Count the lines of the listing that contain the string "scalpel", treating uppercase and lowercase letters as distinct. Reply with the number alone.
━━━━━ Material for the task
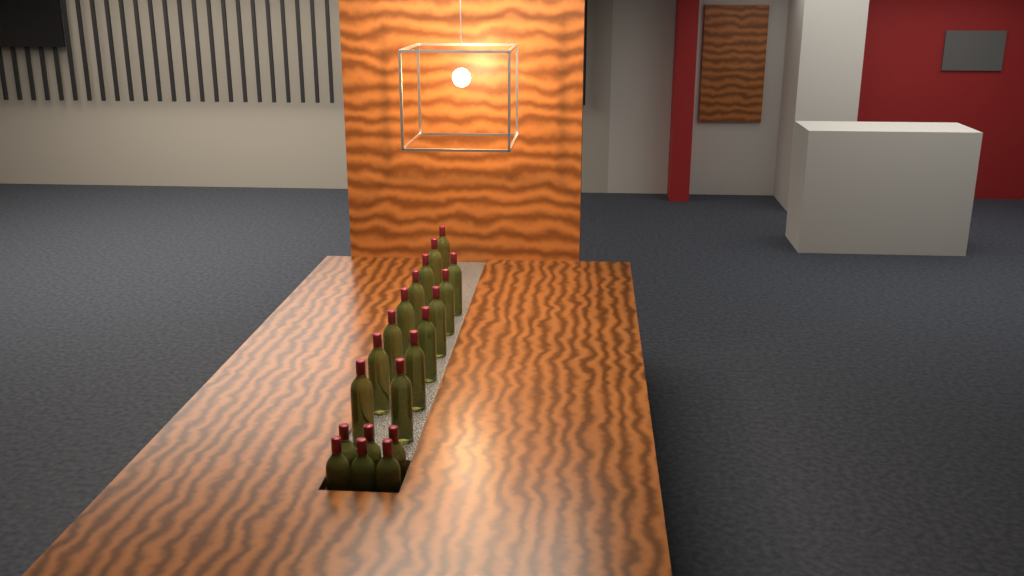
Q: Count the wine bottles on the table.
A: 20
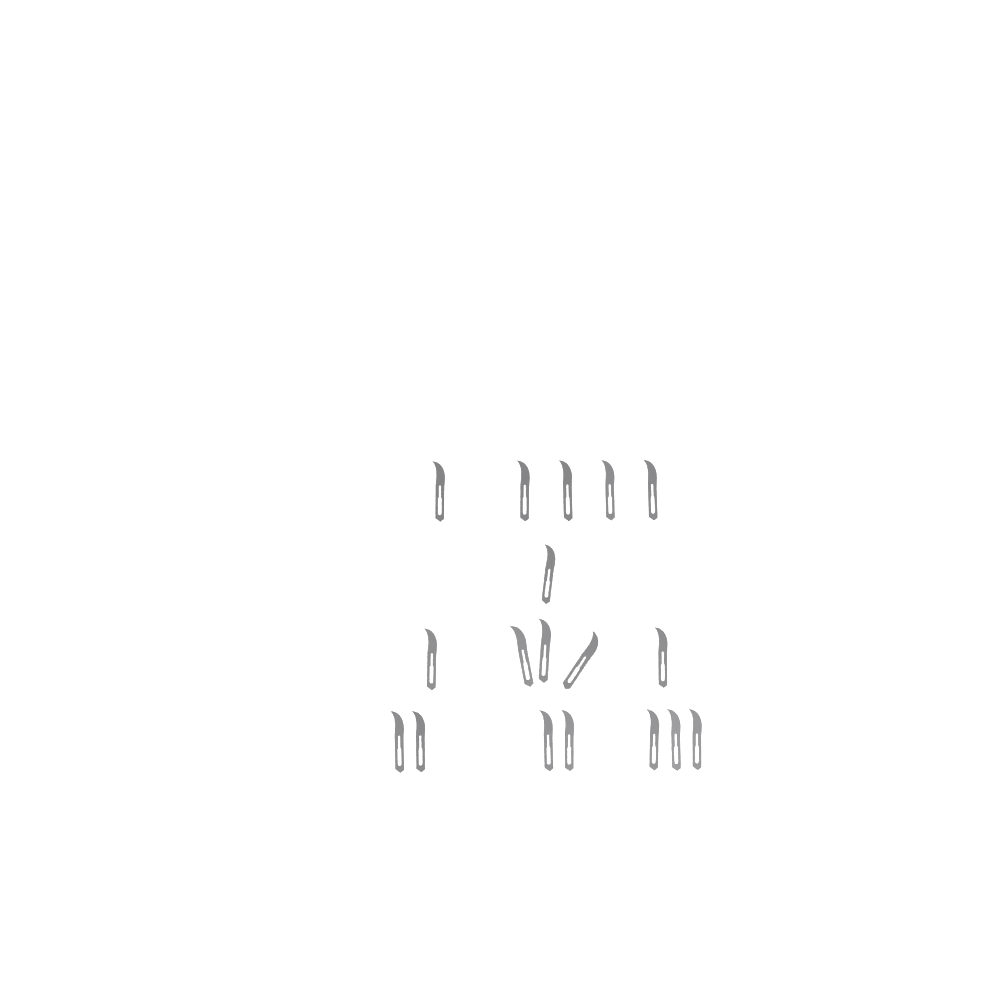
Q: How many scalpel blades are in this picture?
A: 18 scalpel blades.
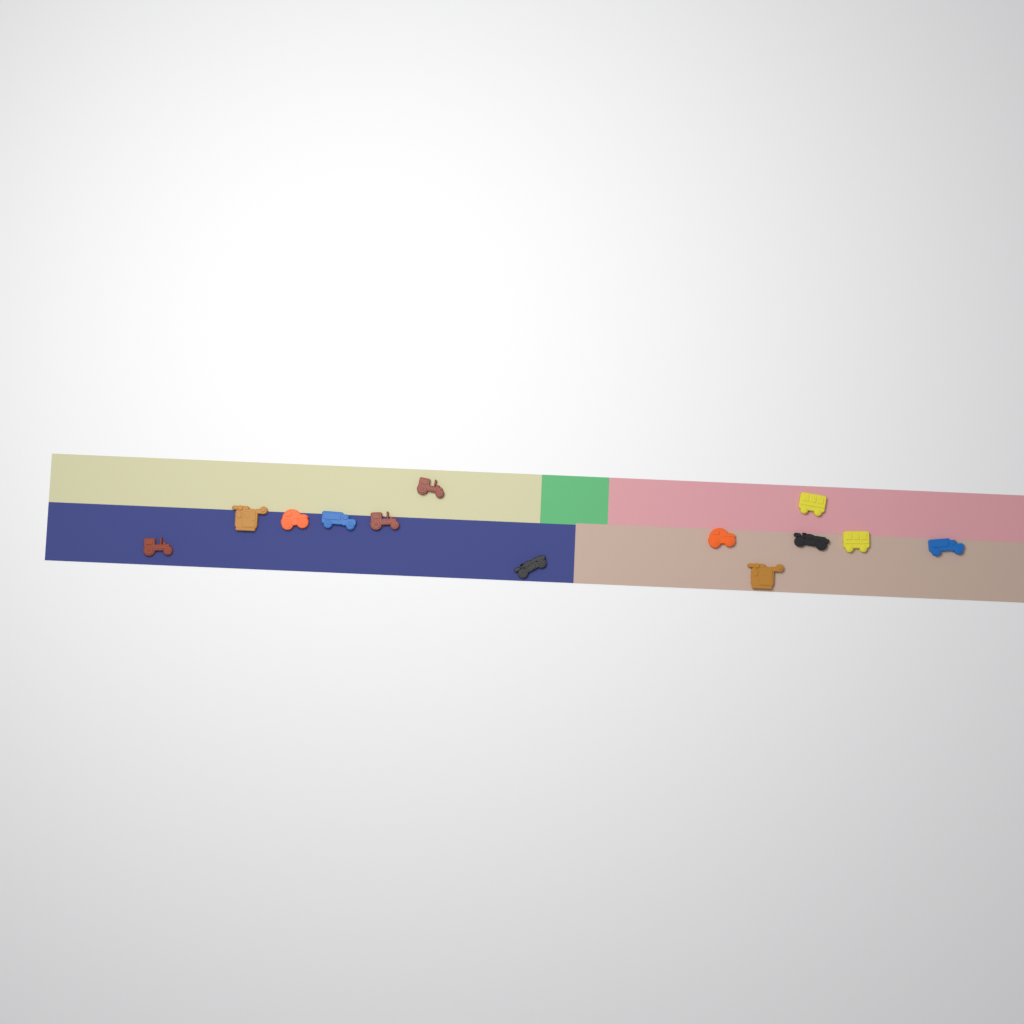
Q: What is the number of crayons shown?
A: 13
━━━━━━━━━━
:: Solution ::
2